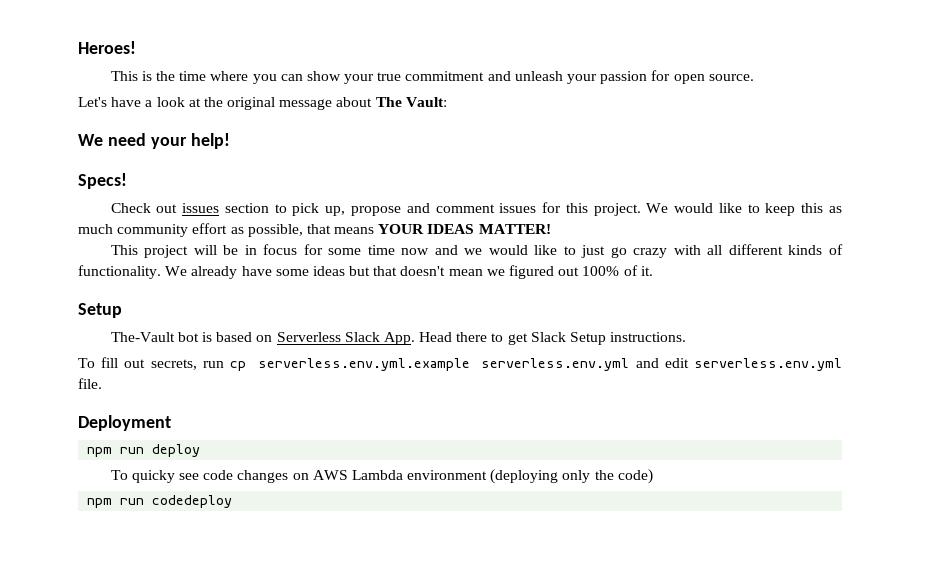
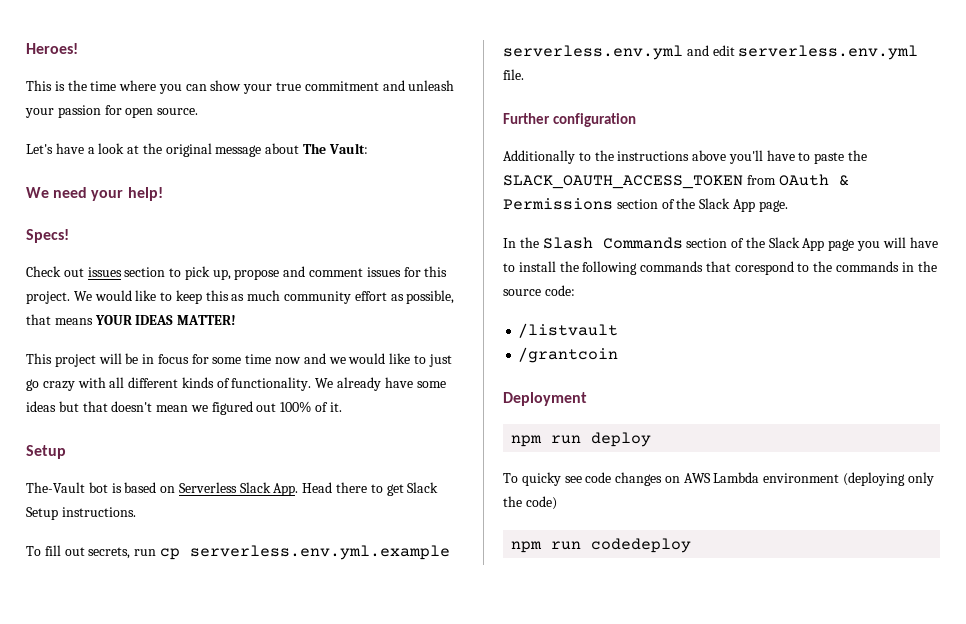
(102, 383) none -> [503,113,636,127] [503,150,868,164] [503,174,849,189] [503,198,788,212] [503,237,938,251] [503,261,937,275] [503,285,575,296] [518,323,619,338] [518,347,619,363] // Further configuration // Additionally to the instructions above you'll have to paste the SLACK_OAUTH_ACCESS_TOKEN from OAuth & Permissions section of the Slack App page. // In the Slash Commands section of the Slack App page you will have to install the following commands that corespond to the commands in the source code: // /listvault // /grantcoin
==
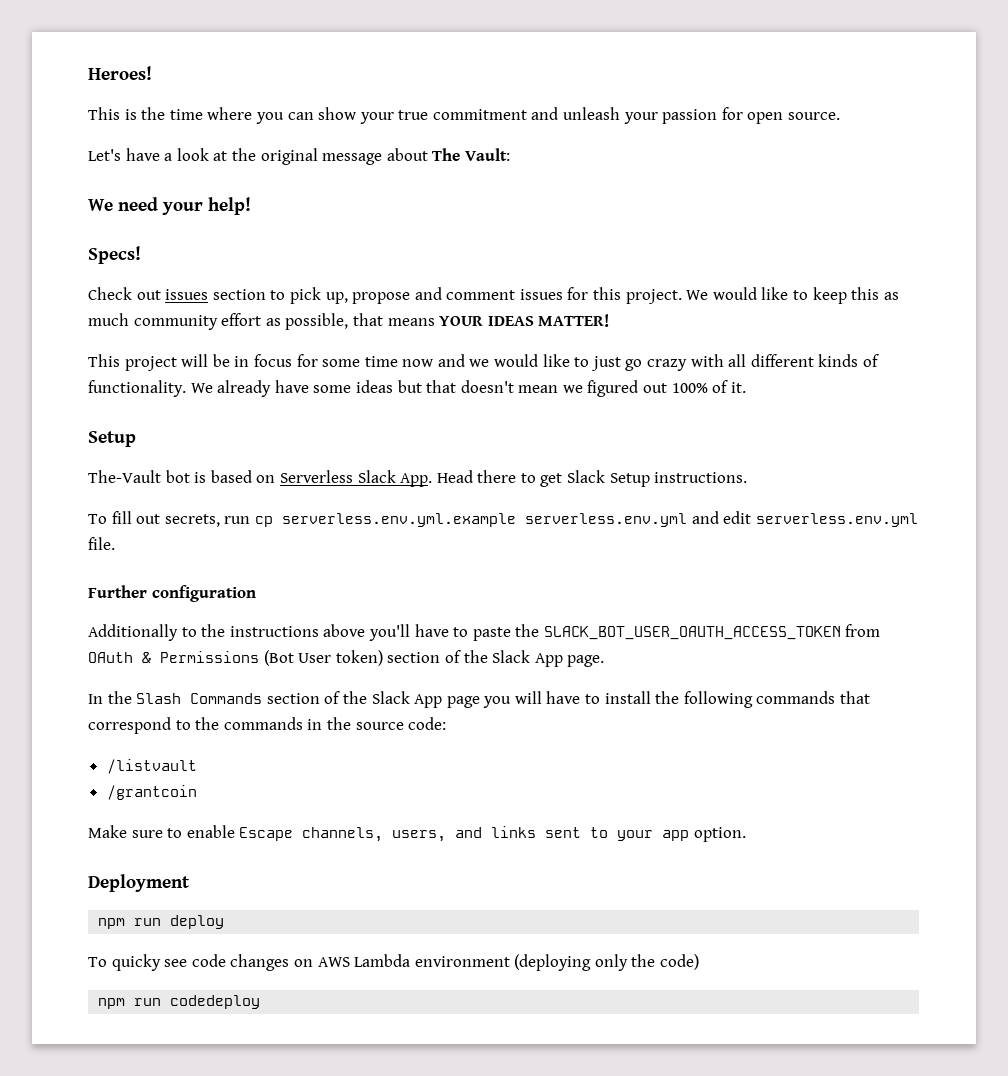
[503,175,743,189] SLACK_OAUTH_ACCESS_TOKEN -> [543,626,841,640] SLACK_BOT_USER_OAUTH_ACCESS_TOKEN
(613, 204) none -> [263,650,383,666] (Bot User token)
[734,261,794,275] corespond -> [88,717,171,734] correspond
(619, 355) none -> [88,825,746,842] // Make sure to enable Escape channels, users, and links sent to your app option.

→ Directions
Copy the records above exactly, beginning at the line that contains "[734,261,794,275] corespond ->" and stopping after the line that contains "(619, 355) none".

→ Task result
[734,261,794,275] corespond -> [88,717,171,734] correspond
(619, 355) none -> [88,825,746,842] // Make sure to enable Escape channels, users, and links sent to your app option.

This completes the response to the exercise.